Now let's move on to the specific argument I mentioned above. The Graphics 
Output Protocol (GOP) is a UEFI abstraction that was specifically designed with 
the case in mind when the operating system doesn't have a display driver -- yet 
installed --, but the user obviously has to use the display somehow. The GOP is 
most frequently provided on top of an EFI_PCI_IO_PROTOCOL instance; meaning 
simply that the "GOP driver" is a UEFI driver that drives a PCI device. In 
short, the driver provides the GOP on top of a PCI device.

Now, the GOP is supposed to communicate the pixel format and the frame buffer 
base address for the currently active graphics mode to the software that 
consumes the GOP. This includes UEFI applications of course (think a boot 
loader putting up a splash screen or an anmiation), but importantly, the 
runtime OS is *also* supposed to inherit these characteristics from boot 
services time. The OS can then use simple unaccelerated MMIO writes to display 
things on the screen, until the users installs an accelerated driver.
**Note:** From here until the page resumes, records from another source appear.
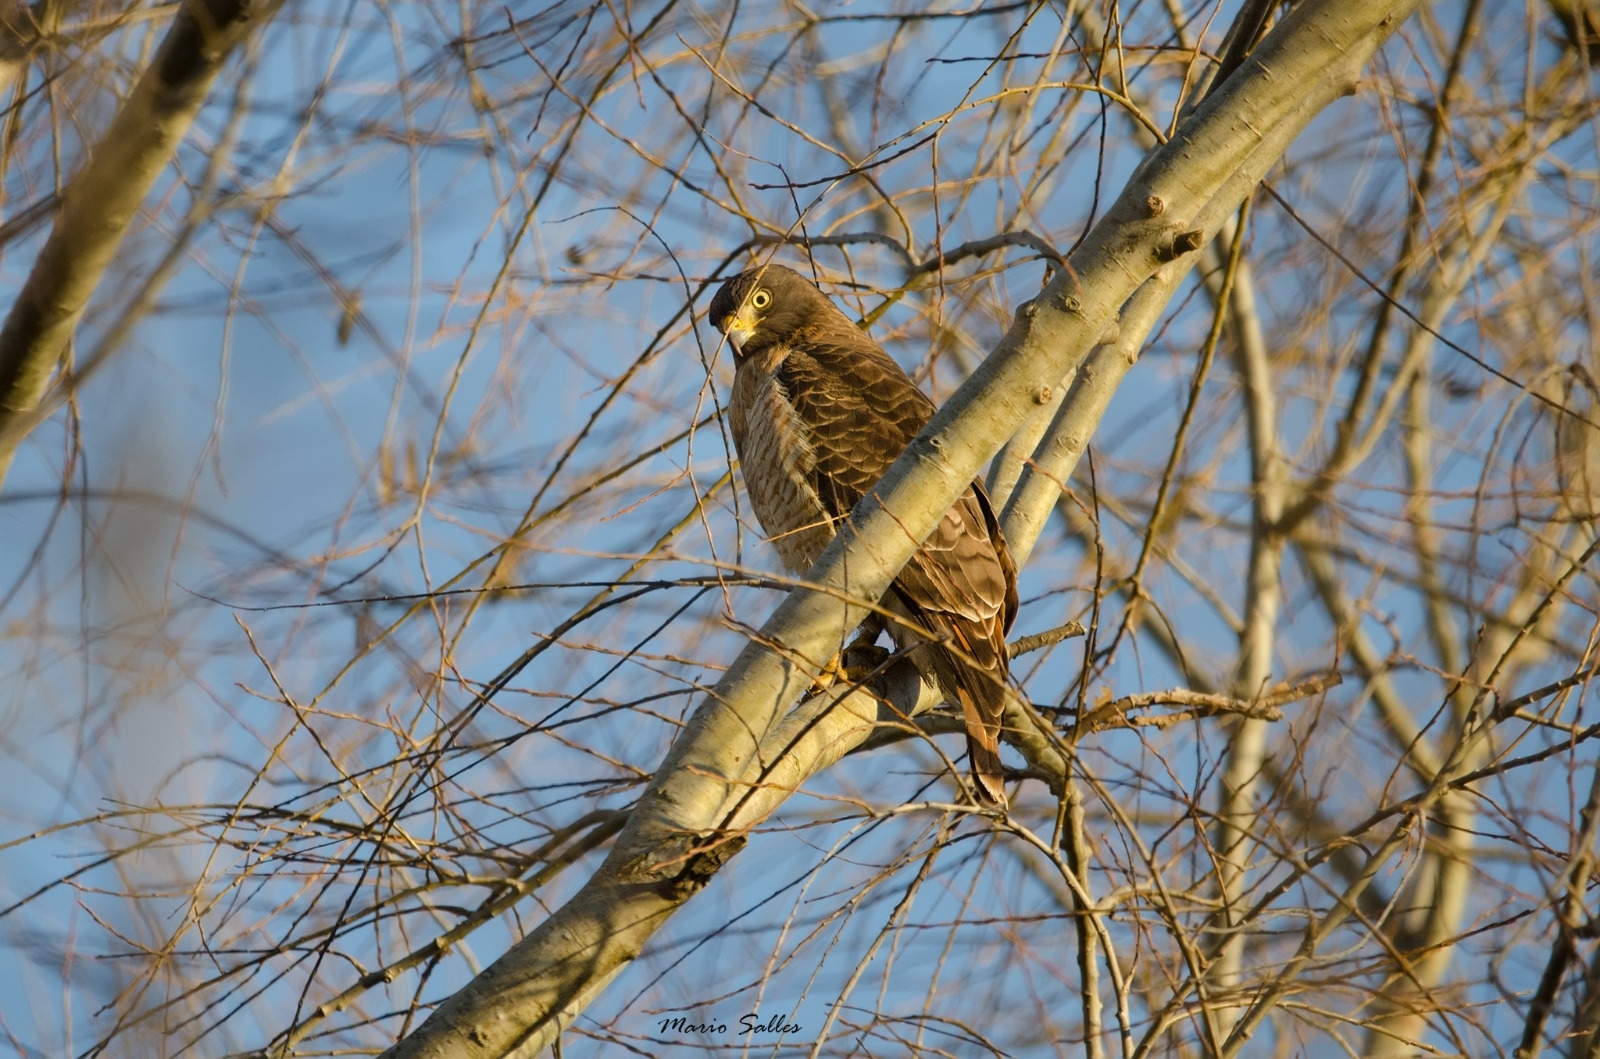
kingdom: Animalia
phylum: Chordata
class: Aves
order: Accipitriformes
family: Accipitridae
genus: Rupornis
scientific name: Rupornis magnirostris
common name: Roadside hawk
(Concrete example: this is why you can see *anything at all* on the screen, 
when you run e.g. Windows Server 2012 R2 on top of OVMF and a QXL display, 
before installing the QXL WDDM driver in the guest.)

Clearly, the frame buffer base address communicated through the GOP points into 
one of the MMIO BARs of the PCI device. If, at ExitBootServices(), MMIO 
decoding were disabled for the PCI device that underlies the GOP, that would 
*completely* defeat the GOP design. The OS's attempt to poke at those MMIO 
addresses would be futile -- and in fact the OS has no idea what PCI device (if 
any) the framebuffer is supposed to be related to. This is the jurisdiction of 
the OS-level display driver -- if one exists and is installed.

So, this is a Windows bug in my option. Just because there is no OS-level 
driver, a PCI device is fully expected to be decoding resources, if the 
firmware brought it up.

--*--

Okay, so Michael asked me to try to reproduce the above with OVMF, and see what 
happens. Unfortunately I'm not really knowledgeable about ivshmem, hotplug, et 
cetera. Let me instead tell Igor about using OVMF.

(1) Please follow the instructions on Gerd's page 
<https://www.kraxel.org/repos/>, and install the "edk2.git-ovmf-x64" package.

(2) Create a separate directory for testing. In this directory, run the 
following command:

  cp /usr/share/edk2.git/ovmf-x64/OVMF_VARS-pure-efi.fd myvars.fd

Also create a disk image for your new guest, etc.

(3) Use the following command line snippet to work with OVMF:

     qemu-system-x86_64 \
       -machine accel=kvm \
       -smp cpus=2 \
       -m 2048 \
       \
       -debugcon file:ovmf.debug.log \
       -global isa-debugcon.iobase=0x402 \
       \
       -device qxl-vga \
       \
       -drive 
if=pflash,format=raw,unit=0,readonly,file=/usr/share/edk2.git/ovmf-x64/OVMF_CODE-pure-efi.fd
 \
       -drive if=pflash,format=raw,unit=1,file=myvars.fd \
       \
       [your options here]

You can of course customize the # of VCPUs, memory size, disks, CD-ROMs, 
network, and so on.

Recommended: when you use the -device option to add the disk and the CD-ROM(s) 
to install the OS (and driver(s)) from, be sure to use the "bootindex" 
property. OVMF will adhere to the boot order. It is recommended to set 
bootindex=0 for your main disk, bootindex=1 for your OS installer CD-ROM, and 
*no* bootindex for your virtio-win driver disk. This way at first boot (with no 
OS installed) OVMF will boot the installer CD-ROM. Further boots (with the same 
command line) will boot the installed OS.

Caveat: I never used the -snapshot option with OVMF virtual machines; it might 
or might not work.

Caveat #2: I had tested simple PCI hotplug and hot-unplug with Windows running 
on OVMF many months ago, but I can't tell off-hand if it will work right now.